_EXERCISE AIM_
The entries below are to be repeated exactly, with the pictures left out.

------ EXCERPTED DATA ------

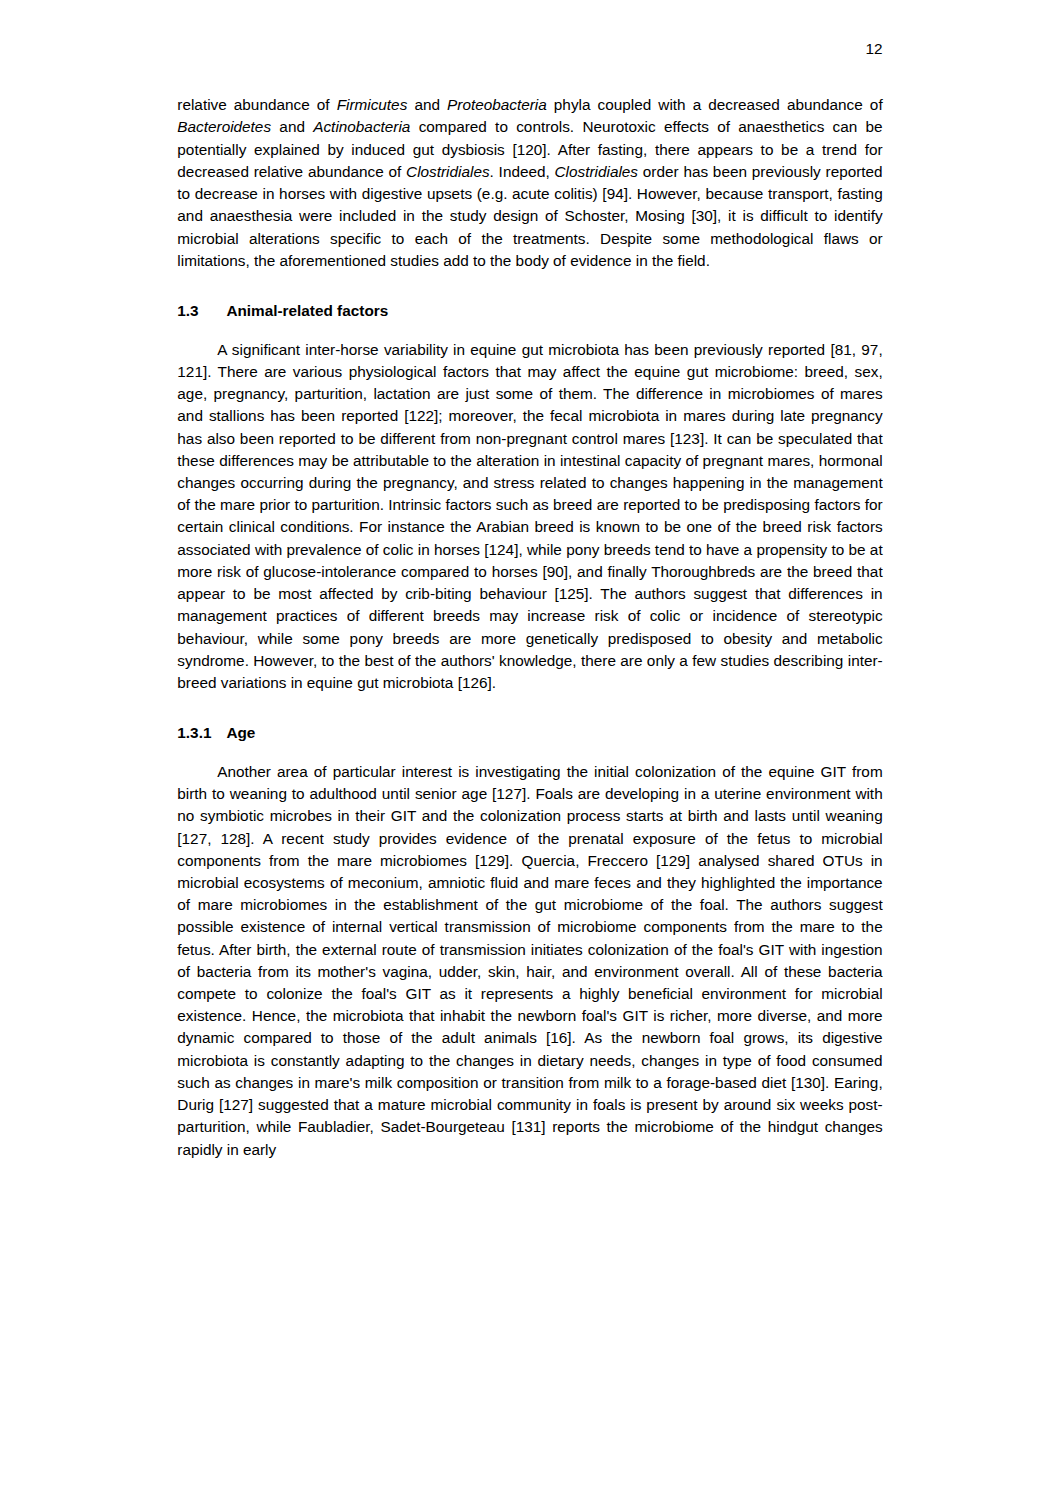12
relative abundance of Firmicutes and Proteobacteria phyla coupled with a decreased abundance of Bacteroidetes and Actinobacteria compared to controls. Neurotoxic effects of anaesthetics can be potentially explained by induced gut dysbiosis [120]. After fasting, there appears to be a trend for decreased relative abundance of Clostridiales. Indeed, Clostridiales order has been previously reported to decrease in horses with digestive upsets (e.g. acute colitis) [94]. However, because transport, fasting and anaesthesia were included in the study design of Schoster, Mosing [30], it is difficult to identify microbial alterations specific to each of the treatments. Despite some methodological flaws or limitations, the aforementioned studies add to the body of evidence in the field.
1.3 Animal-related factors
A significant inter-horse variability in equine gut microbiota has been previously reported [81, 97, 121]. There are various physiological factors that may affect the equine gut microbiome: breed, sex, age, pregnancy, parturition, lactation are just some of them. The difference in microbiomes of mares and stallions has been reported [122]; moreover, the fecal microbiota in mares during late pregnancy has also been reported to be different from non-pregnant control mares [123]. It can be speculated that these differences may be attributable to the alteration in intestinal capacity of pregnant mares, hormonal changes occurring during the pregnancy, and stress related to changes happening in the management of the mare prior to parturition. Intrinsic factors such as breed are reported to be predisposing factors for certain clinical conditions. For instance the Arabian breed is known to be one of the breed risk factors associated with prevalence of colic in horses [124], while pony breeds tend to have a propensity to be at more risk of glucose-intolerance compared to horses [90], and finally Thoroughbreds are the breed that appear to be most affected by crib-biting behaviour [125]. The authors suggest that differences in management practices of different breeds may increase risk of colic or incidence of stereotypic behaviour, while some pony breeds are more genetically predisposed to obesity and metabolic syndrome. However, to the best of the authors' knowledge, there are only a few studies describing inter-breed variations in equine gut microbiota [126].
1.3.1 Age
Another area of particular interest is investigating the initial colonization of the equine GIT from birth to weaning to adulthood until senior age [127]. Foals are developing in a uterine environment with no symbiotic microbes in their GIT and the colonization process starts at birth and lasts until weaning [127, 128]. A recent study provides evidence of the prenatal exposure of the fetus to microbial components from the mare microbiomes [129]. Quercia, Freccero [129] analysed shared OTUs in microbial ecosystems of meconium, amniotic fluid and mare feces and they highlighted the importance of mare microbiomes in the establishment of the gut microbiome of the foal. The authors suggest possible existence of internal vertical transmission of microbiome components from the mare to the fetus. After birth, the external route of transmission initiates colonization of the foal's GIT with ingestion of bacteria from its mother's vagina, udder, skin, hair, and environment overall. All of these bacteria compete to colonize the foal's GIT as it represents a highly beneficial environment for microbial existence. Hence, the microbiota that inhabit the newborn foal's GIT is richer, more diverse, and more dynamic compared to those of the adult animals [16]. As the newborn foal grows, its digestive microbiota is constantly adapting to the changes in dietary needs, changes in type of food consumed such as changes in mare's milk composition or transition from milk to a forage-based diet [130]. Earing, Durig [127] suggested that a mature microbial community in foals is present by around six weeks post-parturition, while Faubladier, Sadet-Bourgeteau [131] reports the microbiome of the hindgut changes rapidly in early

------

_PROBLEM SOLUTION_
12
relative abundance of Firmicutes and Proteobacteria phyla coupled with a decreased abundance of Bacteroidetes and Actinobacteria compared to controls. Neurotoxic effects of anaesthetics can be potentially explained by induced gut dysbiosis [120]. After fasting, there appears to be a trend for decreased relative abundance of Clostridiales. Indeed, Clostridiales order has been previously reported to decrease in horses with digestive upsets (e.g. acute colitis) [94]. However, because transport, fasting and anaesthesia were included in the study design of Schoster, Mosing [30], it is difficult to identify microbial alterations specific to each of the treatments. Despite some methodological flaws or limitations, the aforementioned studies add to the body of evidence in the field.
1.3 Animal-related factors
A significant inter-horse variability in equine gut microbiota has been previously reported [81, 97, 121]. There are various physiological factors that may affect the equine gut microbiome: breed, sex, age, pregnancy, parturition, lactation are just some of them. The difference in microbiomes of mares and stallions has been reported [122]; moreover, the fecal microbiota in mares during late pregnancy has also been reported to be different from non-pregnant control mares [123]. It can be speculated that these differences may be attributable to the alteration in intestinal capacity of pregnant mares, hormonal changes occurring during the pregnancy, and stress related to changes happening in the management of the mare prior to parturition. Intrinsic factors such as breed are reported to be predisposing factors for certain clinical conditions. For instance the Arabian breed is known to be one of the breed risk factors associated with prevalence of colic in horses [124], while pony breeds tend to have a propensity to be at more risk of glucose-intolerance compared to horses [90], and finally Thoroughbreds are the breed that appear to be most affected by crib-biting behaviour [125]. The authors suggest that differences in management practices of different breeds may increase risk of colic or incidence of stereotypic behaviour, while some pony breeds are more genetically predisposed to obesity and metabolic syndrome. However, to the best of the authors' knowledge, there are only a few studies describing inter-breed variations in equine gut microbiota [126].
1.3.1 Age
Another area of particular interest is investigating the initial colonization of the equine GIT from birth to weaning to adulthood until senior age [127]. Foals are developing in a uterine environment with no symbiotic microbes in their GIT and the colonization process starts at birth and lasts until weaning [127, 128]. A recent study provides evidence of the prenatal exposure of the fetus to microbial components from the mare microbiomes [129]. Quercia, Freccero [129] analysed shared OTUs in microbial ecosystems of meconium, amniotic fluid and mare feces and they highlighted the importance of mare microbiomes in the establishment of the gut microbiome of the foal. The authors suggest possible existence of internal vertical transmission of microbiome components from the mare to the fetus. After birth, the external route of transmission initiates colonization of the foal's GIT with ingestion of bacteria from its mother's vagina, udder, skin, hair, and environment overall. All of these bacteria compete to colonize the foal's GIT as it represents a highly beneficial environment for microbial existence. Hence, the microbiota that inhabit the newborn foal's GIT is richer, more diverse, and more dynamic compared to those of the adult animals [16]. As the newborn foal grows, its digestive microbiota is constantly adapting to the changes in dietary needs, changes in type of food consumed such as changes in mare's milk composition or transition from milk to a forage-based diet [130]. Earing, Durig [127] suggested that a mature microbial community in foals is present by around six weeks post-parturition, while Faubladier, Sadet-Bourgeteau [131] reports the microbiome of the hindgut changes rapidly in early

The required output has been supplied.